**Exercise objective:**
Every line that holds the word "ordinateur" needs to be copied from the data below.
===
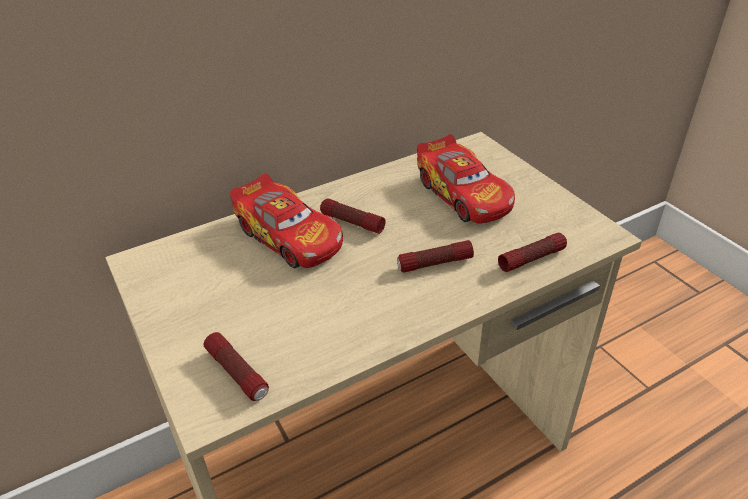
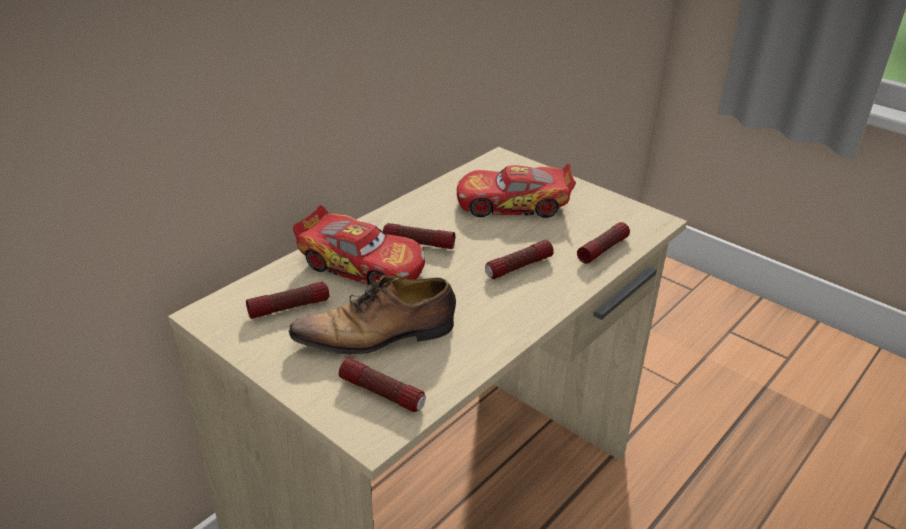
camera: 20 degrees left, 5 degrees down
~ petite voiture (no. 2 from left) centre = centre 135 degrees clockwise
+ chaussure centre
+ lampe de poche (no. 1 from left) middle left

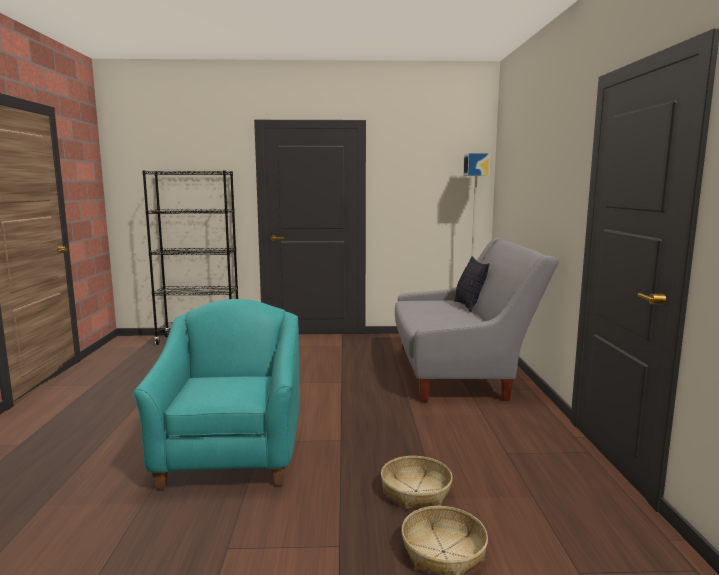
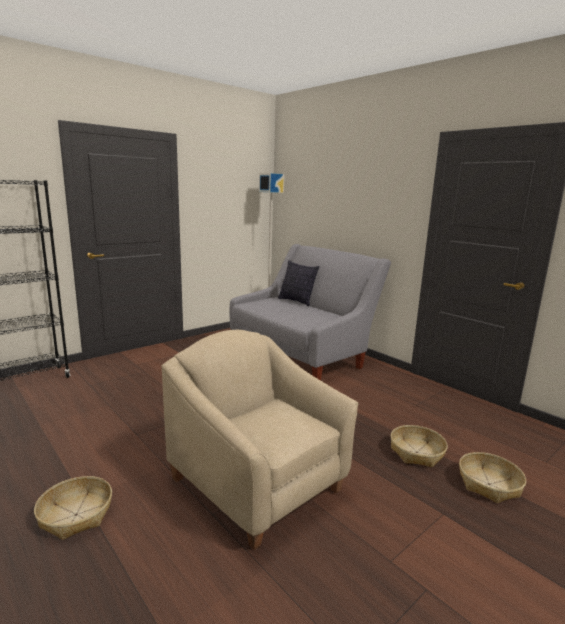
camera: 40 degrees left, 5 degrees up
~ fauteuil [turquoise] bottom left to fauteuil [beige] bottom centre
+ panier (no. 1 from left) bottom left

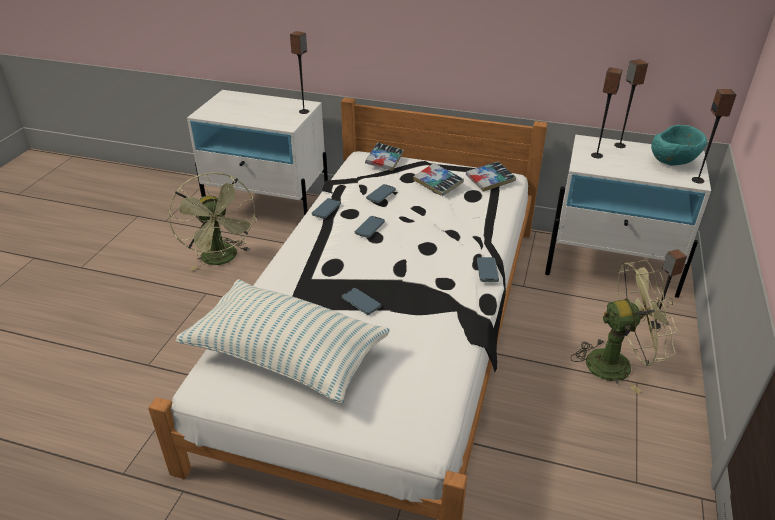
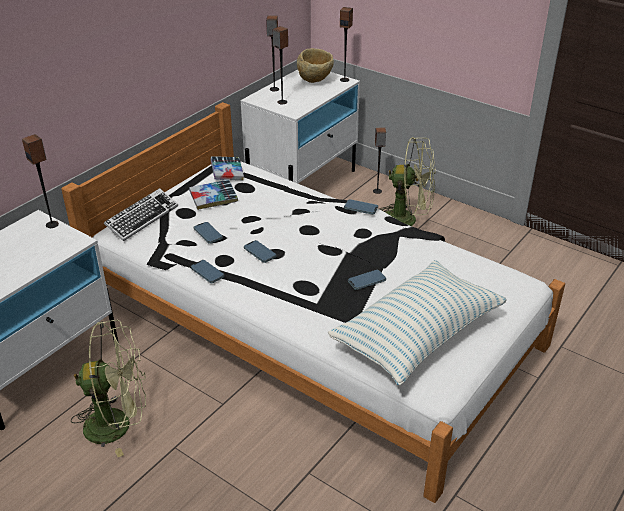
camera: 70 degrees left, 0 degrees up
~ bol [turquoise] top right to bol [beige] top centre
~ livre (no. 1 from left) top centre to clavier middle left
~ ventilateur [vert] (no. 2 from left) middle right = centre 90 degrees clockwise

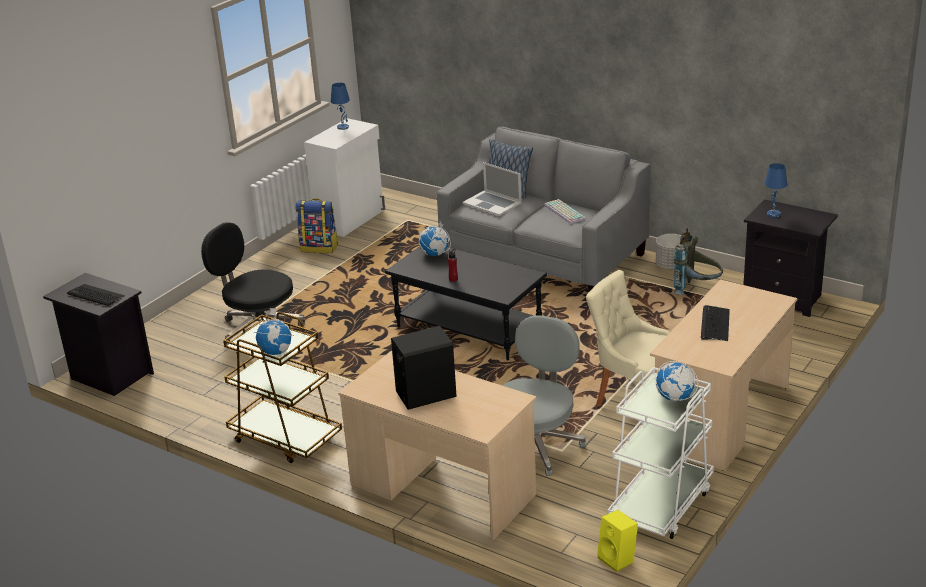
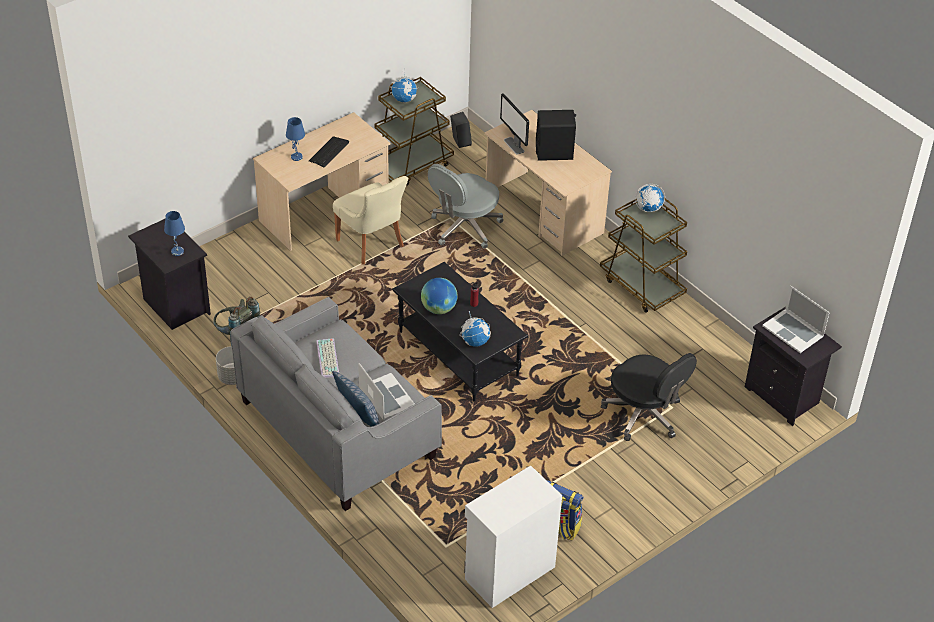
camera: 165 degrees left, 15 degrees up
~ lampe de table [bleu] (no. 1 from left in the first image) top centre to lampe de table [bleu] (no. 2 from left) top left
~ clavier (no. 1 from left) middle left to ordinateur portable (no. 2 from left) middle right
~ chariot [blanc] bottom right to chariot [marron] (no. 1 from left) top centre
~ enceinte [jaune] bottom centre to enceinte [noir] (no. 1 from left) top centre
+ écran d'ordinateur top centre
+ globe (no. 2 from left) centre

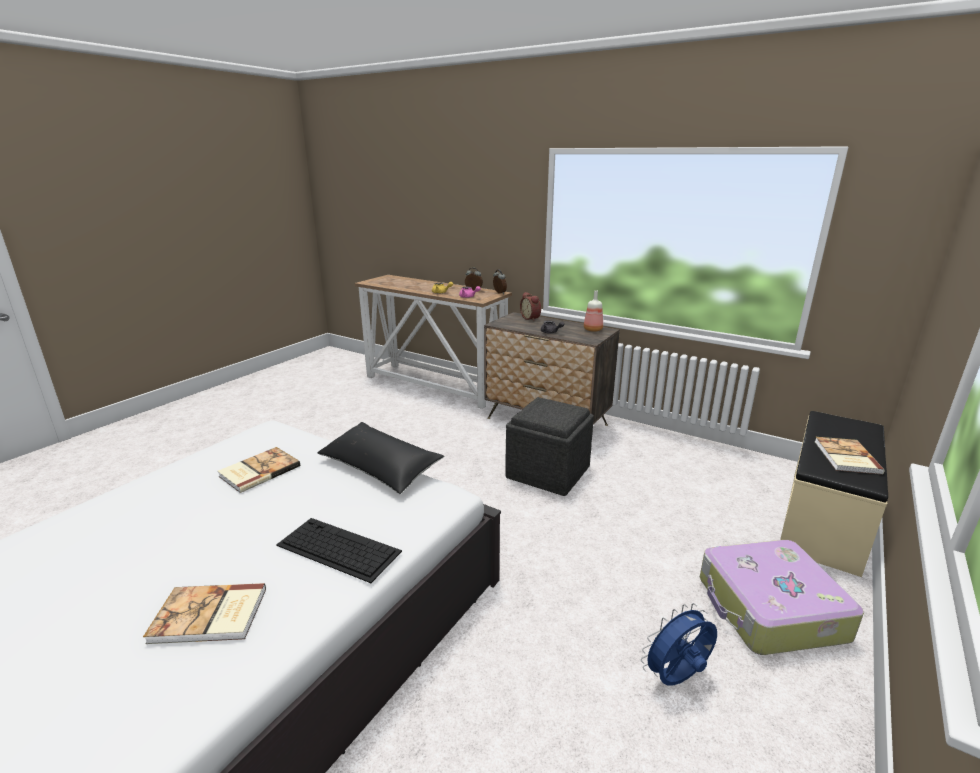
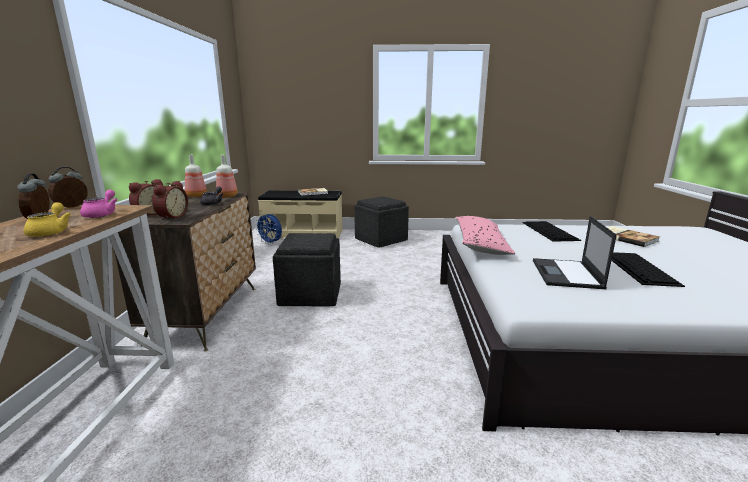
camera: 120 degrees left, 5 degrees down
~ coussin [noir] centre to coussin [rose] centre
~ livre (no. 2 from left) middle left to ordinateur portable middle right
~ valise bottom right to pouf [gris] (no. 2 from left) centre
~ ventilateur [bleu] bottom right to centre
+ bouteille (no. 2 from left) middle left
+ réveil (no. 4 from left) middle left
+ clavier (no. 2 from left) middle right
===
**Task result:**
~ clavier (no. 1 from left) middle left to ordinateur portable (no. 2 from left) middle right
+ écran d'ordinateur top centre
~ livre (no. 2 from left) middle left to ordinateur portable middle right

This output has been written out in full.